Alayne já trazia meias de lã por baixo das saias, sobre uma dupla camada de roupa interior. Agora envergou uma túnica de lã de cordeiro e um manto de peles com capuz, apertando-o com o tejo esmaltado que fora presente de Petyr. Também havia um cachecol, e um par de luvas de couro forradas de peles, que combinavam com as suas botas de montar. Depois de vestir tudo aquilo, sentiu-se tão gorda e peluda como uma cria de urso. Me sentirei grata pela roupa na montanha, teve de recordar a si mesma. Olhou uma última vez para o quarto antes de sair. Aqui estive em segurança, pensou, mas lá em baixo...

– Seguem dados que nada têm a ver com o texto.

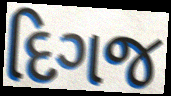
દિગજ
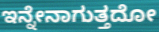
ಇನ್ನೇನಾಗುತ್ತದೋ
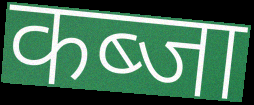
कब्जा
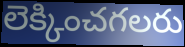
లెక్కించగలరు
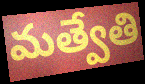
మత్వేతి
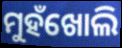
ମୁହଁଖୋଲି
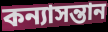
কন্যাসন্তান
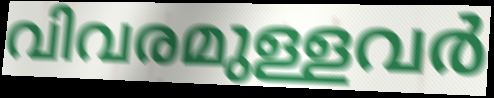
വിവരമുള്ളവർ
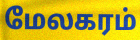
மேலகரம்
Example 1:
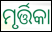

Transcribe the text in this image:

ମୃର୍ତ୍ତିକା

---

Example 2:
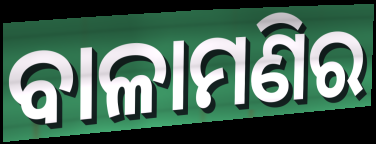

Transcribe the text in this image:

ବାଳାମଣିର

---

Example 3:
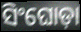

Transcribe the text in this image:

ସିଂଘୋଡ଼ା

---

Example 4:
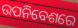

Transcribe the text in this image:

ଉପନିବେଶରେ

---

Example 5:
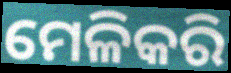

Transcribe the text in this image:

ମେଳିକରି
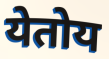
येतोय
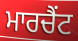
ਮਾਰਚੈਂਟ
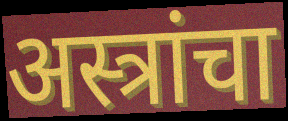
अस्त्रांचा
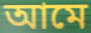
আমে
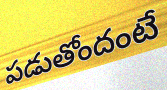
పడుతోందంటే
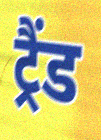
ट्रैंड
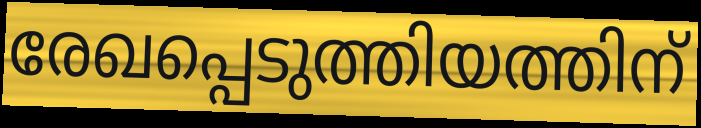
രേഖപ്പെടുത്തിയത്തിന്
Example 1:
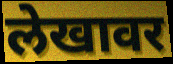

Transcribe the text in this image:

लेखावर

Quando Alayne regressou à sala do guincho, foi encontrar Mya Stone impacientemente à espera com Lothor Brune e Mord. Deve ter subido no balde para ver qual era a demora. Magra e vigorosa, Mya parecia tão dura como os velhos couros de montar que usava por baixo do lorigão prateado.
Tinha o cabelo tão negro como a asa de um corvo, tão curto e desgrenhado que Alayne suspeitou que o cortava com um punhal. Os olhos de Mya eram o seu melhor traço, grandes e azuis. Ela podia ser bonita, se se aperaltasse como uma menina. Alayne deu por si curiosa em saber se Sor Lothor gostaria mais dela vestida de ferro e couro, ou se sonhava em vê-la enfeitada de renda e seda. Mya gostava de dizer que o pai fora um bode e a mãe uma coruja, mas Alayne soubera a verdadeira história por Maddy. Sim, pensou, olhando agora para ela, aqueles são os olhos dele, e também tem o seu cabelo, o espesso cabelo preto que partilhava com Renly.
— Onde está ele? — quis saber a menina bastarda.
— Sua senhoria está sendo banhado e vestido.
— Tem de se apressar. Está ficando mais frio, não sente? Temos de estar abaixo de Neve antes do Sol se pôr.
— Como está o vento? — perguntou-lhe Alayne.
— Podia estar pior... e estará, depois de anoitecer. — Mya afastou uma madeixa dos olhos. — Se ele levar muito mais tempo no banho, ficaremos encurralados aqui em cima o inverno inteiro, sem nada para comer além de nós.
Alayne não soube o que responder àquilo. Felizmente, foi poupada à resposta pela chegada de Robert Arryn. O pequeno senhor trazia veludo azul-celeste, um colar de ouro e safiras, e um manto branco de pele de urso.
Cada um dos escudeiros segurava numa ponta, a fim de evitar que o manto arrastasse pelo chão. O Meistre Colemon acompanhava-os, com um puído manto cinzento forrado de pele de esquilo. Gretchel e Maddy não vinham muito atrás.
Quando sentiu o vento frio na cara, Robert titubeou, mas Terrance e Gyles estavam atrás dele, de modo que não pôde fugir.
— Senhor — disse Mya — me acompanha até lá abaixo?
Demasiada brusquidão, pensou Alayne. Ela devia tê-lo saudado com um sorriso, e dito como parece forte e corajoso.
— Quero Alayne — disse o Lorde Robert. — Só irei com ela.
— O balde pode levar nós três.
— Só quero Alayne. Você é toda fedorenta, como uma mula.
— Às suas ordens — A cara de Mya não mostrou qualquer emoção.